▸ Instruction: Please reproduce the source text of each item below without changing anything, leaving out the pictures.

Source records:
···

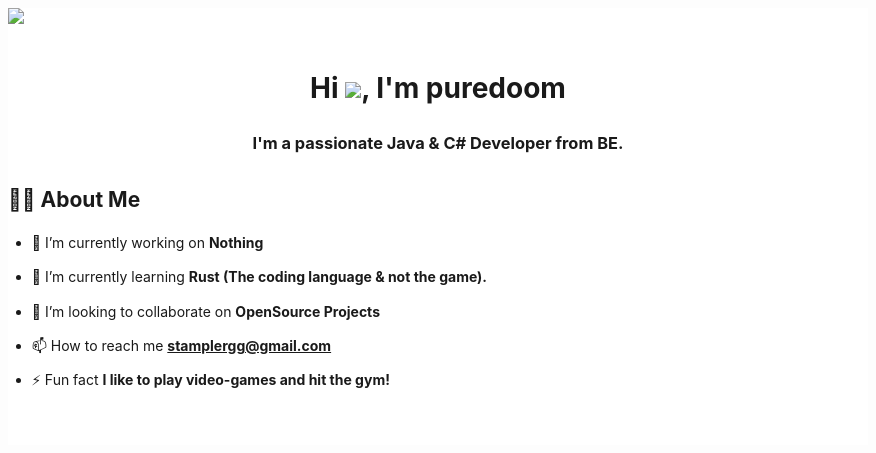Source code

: <a href="#"><img width="100%" height="auto" src="https://i.imgur.com/iXuL1HG.png" height="175px"/></a>

<h1 align="center">Hi <img src="https://raw.githubusercontent.com/MartinHeinz/MartinHeinz/master/wave.gif" width="30px">, I'm puredoom</h1>
<h3 align="center">I'm a passionate Java & C# Developer from BE.</h3>


## 🙋‍♂️ About Me

- 🔭 I’m currently working on **Nothing**

- 🌱 I’m currently learning **Rust (The coding language & not the game).**

- 👯 I’m looking to collaborate on **OpenSource Projects**

- 📫 How to reach me **stamplergg@gmail.com**

- ⚡ Fun fact **I like to play video-games and hit the gym!**


<br/>
<br/>
</a>
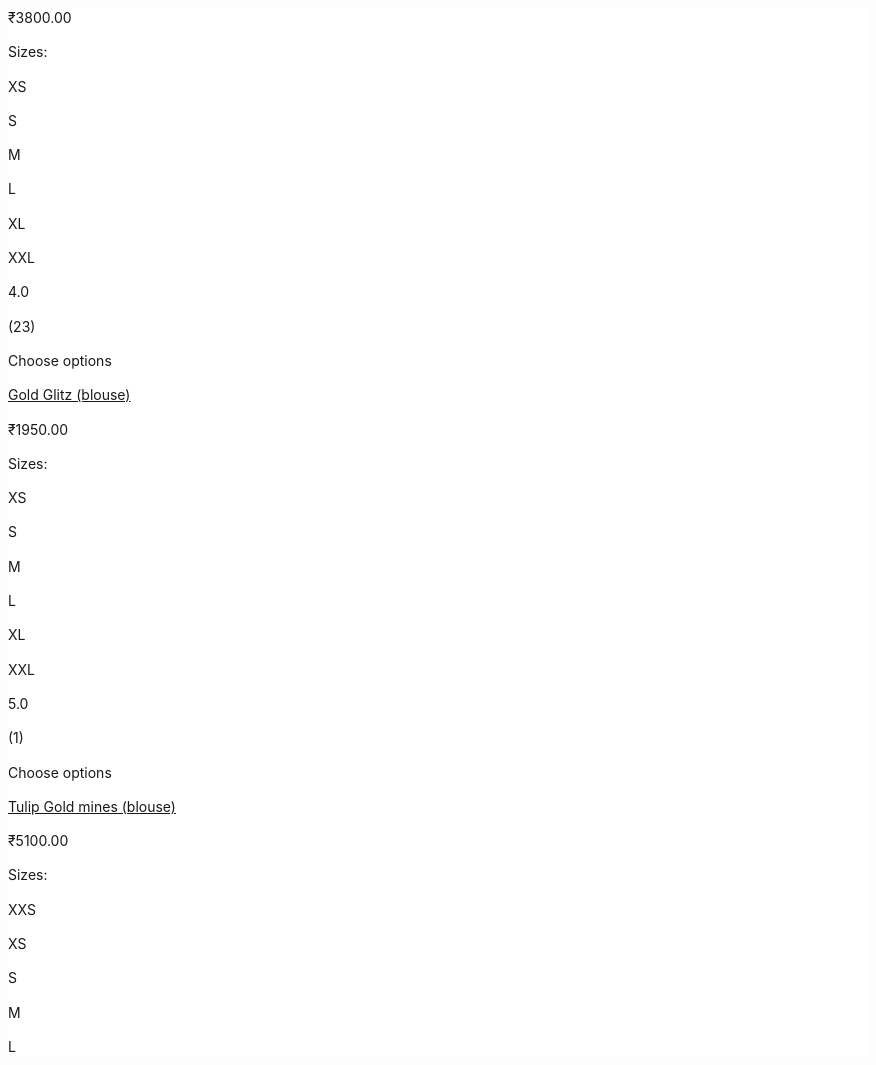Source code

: ₹3800.00

Sizes:

XS

S

M

L

XL

XXL

[](https://suta.in/products/gold-glitz-blouse)

4.0

(23)

Choose options

[Gold Glitz (blouse)](https://suta.in/products/gold-glitz-blouse)

₹1950.00

Sizes:

XS

S

M

L

XL

XXL

[](https://suta.in/products/tulip-gold-mines)

5.0

(1)

Choose options

[Tulip Gold mines (blouse)](https://suta.in/products/tulip-gold-mines)

₹5100.00

Sizes:

XXS

XS

S

M

L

···

▸ Exercise solution:
Source code

: <a href="#"><img width="100%" height="auto" src="https://i.imgur.com/iXuL1HG.png" height="175px"/></a>

<h1 align="center">Hi <img src="https://raw.githubusercontent.com/MartinHeinz/MartinHeinz/master/wave.gif" width="30px">, I'm puredoom</h1>
<h3 align="center">I'm a passionate Java & C# Developer from BE.</h3>


## 🙋‍♂️ About Me

- 🔭 I’m currently working on **Nothing**

- 🌱 I’m currently learning **Rust (The coding language & not the game).**

- 👯 I’m looking to collaborate on **OpenSource Projects**

- 📫 How to reach me **stamplergg@gmail.com**

- ⚡ Fun fact **I like to play video-games and hit the gym!**


<br/>
<br/>
</a>
Source code

: ₹3800.00

Sizes:

XS

S

M

L

XL

XXL

[](https://suta.in/products/gold-glitz-blouse)

4.0

(23)

Choose options

[Gold Glitz (blouse)](https://suta.in/products/gold-glitz-blouse)

₹1950.00

Sizes:

XS

S

M

L

XL

XXL

[](https://suta.in/products/tulip-gold-mines)

5.0

(1)

Choose options

[Tulip Gold mines (blouse)](https://suta.in/products/tulip-gold-mines)

₹5100.00

Sizes:

XXS

XS

S

M

L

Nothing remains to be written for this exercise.